Rural health facilities in the Northern Region of the country refer their complicated pregnancy-related cases to Harare Central Hospital and Parirentyatwa Group of Hospitals. A preliminary review of maternal mortality registers revealed that during the first quarter of 2017, Parirenyatwa Group of Hospitals recorded a total of 24 maternal deaths and 13 (54%) of these were patients referred from rural health facilities outside Harare City. Although there are guidelines to regulate the referral pathway for the potentially life-threatening pregnancy-related complications, these are poorly utilized in Zimbabwe with little to no information being given on communicating transfers and giving feedback. A local study on the effectiveness of the referral system for antenatal and intrapartum problems reported that health professionals failed to comply with the referral recommendations . Thus, there is limited empirical evidence on the outcomes of pregnancy-related referrals from rural health facilities to various tertiary facilities. It is also not clear whether referring obstetric patients from primary health centers, district, and provincial institutions can improve the pregnancy outcomes among the referred women.
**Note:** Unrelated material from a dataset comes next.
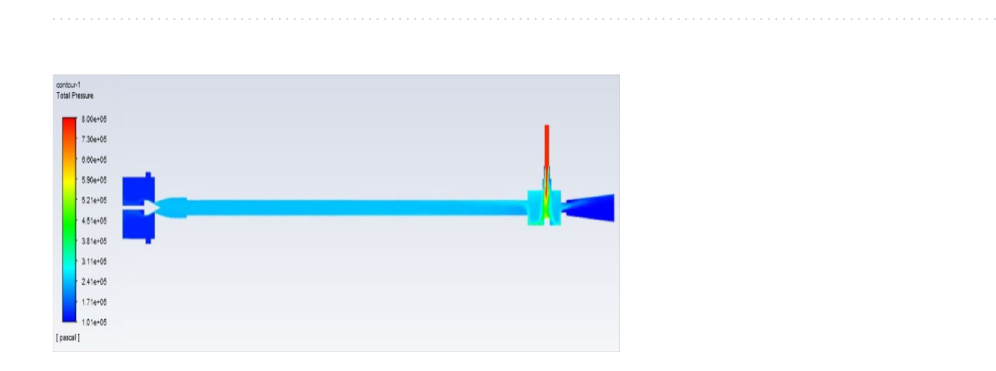
Figure 53. Pressure contours at 6 bar.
This study aimed to determine the outcomes of pregnancy-related referrals to Harare Central Hospital and Parirenyatwa Group of Hospitals from rural health facilities outside Harare. The quality of obstetric care provided by facilities can be assessed using either process indicators like the referral system or outcome indicators like the maternal mortality ratio . Establishing the outcomes of the pregnancy-related referrals would help in understanding the lived experiences of patients on emergency referrals to the two central hospitals targeting improving and sustaining the referral pathway while enhancing pregnancy outcomes.